When Kingwood dropped Microscopic Wars in 2014, traditional Aussie rock devotees rejoiced. But what a change three years can make. And to be fair, change may not be the right word when comparing Kingswood’s debut album to their latest efforts. After Hours, Close to Dawn is much closer to a complete revolution, one that sees the boys travelling an entirely new path, finding inspiration from ‘60s rock and blues over the loud pub-rock pastiche that made them Aussie favourites.
The Melbourne three-piece have not only undergone significant sound developments in the few years since their debut, they’ve also endured a major transformation within the group itself. Early last year, founding member, Jeremy Hunter, unexpectedly split from the band, leaving many fans in doubt over its future. And although the removal of Hunter from the line-up has had an indelible affect on Kingwood’s dynamic, nobody appears to be complaining.
Immediately as the jingle begins on the piano-ballad opener ‘Looking For Love’, it’s obvious that After Hours is going to be a different record.

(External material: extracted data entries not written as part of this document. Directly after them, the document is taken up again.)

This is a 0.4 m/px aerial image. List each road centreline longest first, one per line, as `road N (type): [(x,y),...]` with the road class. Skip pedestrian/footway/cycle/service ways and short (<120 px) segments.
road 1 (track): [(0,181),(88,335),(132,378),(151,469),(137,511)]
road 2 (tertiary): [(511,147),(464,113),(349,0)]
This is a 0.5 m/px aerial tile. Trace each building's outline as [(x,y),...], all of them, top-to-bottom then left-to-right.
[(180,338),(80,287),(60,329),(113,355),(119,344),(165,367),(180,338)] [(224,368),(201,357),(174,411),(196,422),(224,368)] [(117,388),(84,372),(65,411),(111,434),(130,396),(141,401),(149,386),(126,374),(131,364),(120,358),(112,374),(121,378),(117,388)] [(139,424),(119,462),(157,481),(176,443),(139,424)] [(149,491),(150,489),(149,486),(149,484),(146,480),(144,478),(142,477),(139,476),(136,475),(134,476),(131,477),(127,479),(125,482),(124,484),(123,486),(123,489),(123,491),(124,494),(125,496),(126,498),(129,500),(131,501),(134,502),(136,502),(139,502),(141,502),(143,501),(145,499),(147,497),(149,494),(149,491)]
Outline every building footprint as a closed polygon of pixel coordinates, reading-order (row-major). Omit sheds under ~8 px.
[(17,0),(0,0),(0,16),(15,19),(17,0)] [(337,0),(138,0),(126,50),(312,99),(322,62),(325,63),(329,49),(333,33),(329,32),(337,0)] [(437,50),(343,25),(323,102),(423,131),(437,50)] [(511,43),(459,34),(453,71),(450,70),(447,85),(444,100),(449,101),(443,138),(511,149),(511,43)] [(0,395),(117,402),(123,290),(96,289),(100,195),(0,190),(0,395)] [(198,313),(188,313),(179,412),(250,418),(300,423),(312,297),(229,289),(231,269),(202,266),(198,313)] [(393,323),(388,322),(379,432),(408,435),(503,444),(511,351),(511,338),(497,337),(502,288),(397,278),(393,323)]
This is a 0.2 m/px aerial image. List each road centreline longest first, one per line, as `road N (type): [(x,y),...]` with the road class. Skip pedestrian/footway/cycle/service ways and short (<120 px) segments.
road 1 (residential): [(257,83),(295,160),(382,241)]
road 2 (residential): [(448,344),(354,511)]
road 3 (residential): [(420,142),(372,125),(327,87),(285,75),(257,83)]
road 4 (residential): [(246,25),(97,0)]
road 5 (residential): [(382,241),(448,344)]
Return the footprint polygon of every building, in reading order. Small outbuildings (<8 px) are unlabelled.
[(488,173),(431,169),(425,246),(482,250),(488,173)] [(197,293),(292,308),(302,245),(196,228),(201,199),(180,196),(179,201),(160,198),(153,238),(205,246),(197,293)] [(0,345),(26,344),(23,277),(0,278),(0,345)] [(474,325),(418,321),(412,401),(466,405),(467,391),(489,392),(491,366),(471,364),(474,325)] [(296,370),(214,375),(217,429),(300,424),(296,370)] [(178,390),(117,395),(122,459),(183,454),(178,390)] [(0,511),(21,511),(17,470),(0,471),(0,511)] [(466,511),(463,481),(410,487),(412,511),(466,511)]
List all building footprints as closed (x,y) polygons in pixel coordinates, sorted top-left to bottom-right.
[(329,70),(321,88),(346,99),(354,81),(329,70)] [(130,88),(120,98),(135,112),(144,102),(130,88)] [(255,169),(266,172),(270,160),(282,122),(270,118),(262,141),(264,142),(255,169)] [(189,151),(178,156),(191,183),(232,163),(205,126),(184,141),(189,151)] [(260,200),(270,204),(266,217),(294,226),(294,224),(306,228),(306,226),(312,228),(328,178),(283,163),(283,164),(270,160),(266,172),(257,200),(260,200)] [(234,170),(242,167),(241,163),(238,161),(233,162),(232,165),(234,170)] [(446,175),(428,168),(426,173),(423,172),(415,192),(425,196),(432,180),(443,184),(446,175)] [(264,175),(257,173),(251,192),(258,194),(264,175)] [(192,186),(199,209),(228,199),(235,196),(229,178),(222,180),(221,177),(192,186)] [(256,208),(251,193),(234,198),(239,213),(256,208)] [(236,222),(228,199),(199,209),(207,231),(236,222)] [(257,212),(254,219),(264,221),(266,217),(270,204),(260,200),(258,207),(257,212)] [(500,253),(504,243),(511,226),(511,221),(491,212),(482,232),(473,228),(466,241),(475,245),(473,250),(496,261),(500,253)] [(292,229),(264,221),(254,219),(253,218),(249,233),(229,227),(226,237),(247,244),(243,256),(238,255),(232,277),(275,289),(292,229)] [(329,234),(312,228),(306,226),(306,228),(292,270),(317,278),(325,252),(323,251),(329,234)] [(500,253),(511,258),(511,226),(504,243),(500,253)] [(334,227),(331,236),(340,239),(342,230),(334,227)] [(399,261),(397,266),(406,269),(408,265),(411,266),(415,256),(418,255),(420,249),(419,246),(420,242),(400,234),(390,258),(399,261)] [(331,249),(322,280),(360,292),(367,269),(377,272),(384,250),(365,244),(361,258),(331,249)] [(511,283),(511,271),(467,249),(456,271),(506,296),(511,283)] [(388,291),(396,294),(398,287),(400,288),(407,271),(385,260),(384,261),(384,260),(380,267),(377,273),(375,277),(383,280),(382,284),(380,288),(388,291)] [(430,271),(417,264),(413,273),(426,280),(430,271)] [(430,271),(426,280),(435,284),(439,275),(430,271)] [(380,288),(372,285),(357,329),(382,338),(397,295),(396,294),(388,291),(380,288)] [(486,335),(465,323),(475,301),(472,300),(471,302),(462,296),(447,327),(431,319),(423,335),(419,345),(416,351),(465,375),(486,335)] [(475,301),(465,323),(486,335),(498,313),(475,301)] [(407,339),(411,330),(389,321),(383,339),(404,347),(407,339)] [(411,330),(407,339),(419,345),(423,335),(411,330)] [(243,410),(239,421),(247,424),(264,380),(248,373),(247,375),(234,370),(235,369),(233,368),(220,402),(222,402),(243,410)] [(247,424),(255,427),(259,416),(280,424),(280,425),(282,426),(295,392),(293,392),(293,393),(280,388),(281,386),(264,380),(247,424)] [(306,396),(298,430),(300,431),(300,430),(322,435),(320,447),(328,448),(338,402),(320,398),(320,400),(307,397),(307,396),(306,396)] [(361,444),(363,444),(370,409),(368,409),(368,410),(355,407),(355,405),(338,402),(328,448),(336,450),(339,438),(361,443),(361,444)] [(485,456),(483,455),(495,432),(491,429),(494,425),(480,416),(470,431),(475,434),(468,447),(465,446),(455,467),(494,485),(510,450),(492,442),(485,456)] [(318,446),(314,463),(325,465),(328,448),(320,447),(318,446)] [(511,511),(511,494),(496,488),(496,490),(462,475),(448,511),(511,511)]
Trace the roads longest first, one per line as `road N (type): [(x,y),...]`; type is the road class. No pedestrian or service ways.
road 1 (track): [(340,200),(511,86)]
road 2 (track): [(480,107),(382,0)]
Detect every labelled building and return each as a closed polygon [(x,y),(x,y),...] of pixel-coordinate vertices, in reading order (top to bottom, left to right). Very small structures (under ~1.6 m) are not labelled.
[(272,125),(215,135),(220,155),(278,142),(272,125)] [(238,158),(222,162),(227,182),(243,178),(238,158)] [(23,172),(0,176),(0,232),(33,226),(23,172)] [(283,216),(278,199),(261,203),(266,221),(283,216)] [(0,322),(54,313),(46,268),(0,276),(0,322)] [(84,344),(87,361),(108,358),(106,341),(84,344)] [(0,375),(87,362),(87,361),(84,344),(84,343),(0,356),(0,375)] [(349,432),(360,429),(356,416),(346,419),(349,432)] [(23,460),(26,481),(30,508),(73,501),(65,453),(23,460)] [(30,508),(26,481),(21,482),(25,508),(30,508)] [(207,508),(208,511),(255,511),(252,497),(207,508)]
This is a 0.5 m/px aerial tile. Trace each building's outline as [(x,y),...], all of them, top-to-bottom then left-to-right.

While the album’s first single, ‘Creepin’, teased listeners with a sound Kingswood are known for: heavy, fuzzy guitars and violent drum beats, there’s not another taste of these former flavours until ‘Like Your Mother’ or in fleeting moments on ‘Rebel Babe’. Regardless, each compare little to the heaviness of Microscopic Wars, and without the light dusting of these heavier cuts the two albums would be almost unparalleled. But it’s throughout the middle of the record that Kingwood’s alterations are most prominent, and the funky organ and keyboard infusions found on tracks ‘Belle’ and ‘Big City’ harbour promising 60s influences from the likes of former giants, The Beatles and the Doors.
Although After Hours, Close to Dawn is nothing anybody expected from Kingswood, it is an extremely pleasant surprise. There’s no doubt that all great bands undergo many changes throughout their careers. Look no further than The Beatles, who continued evolving their sound for well over a decade, or more recently with Tame Impala’s damning development from Lonerism to Currents. After Hours, Close to Dawn may well be the making of a great band in Kingswood.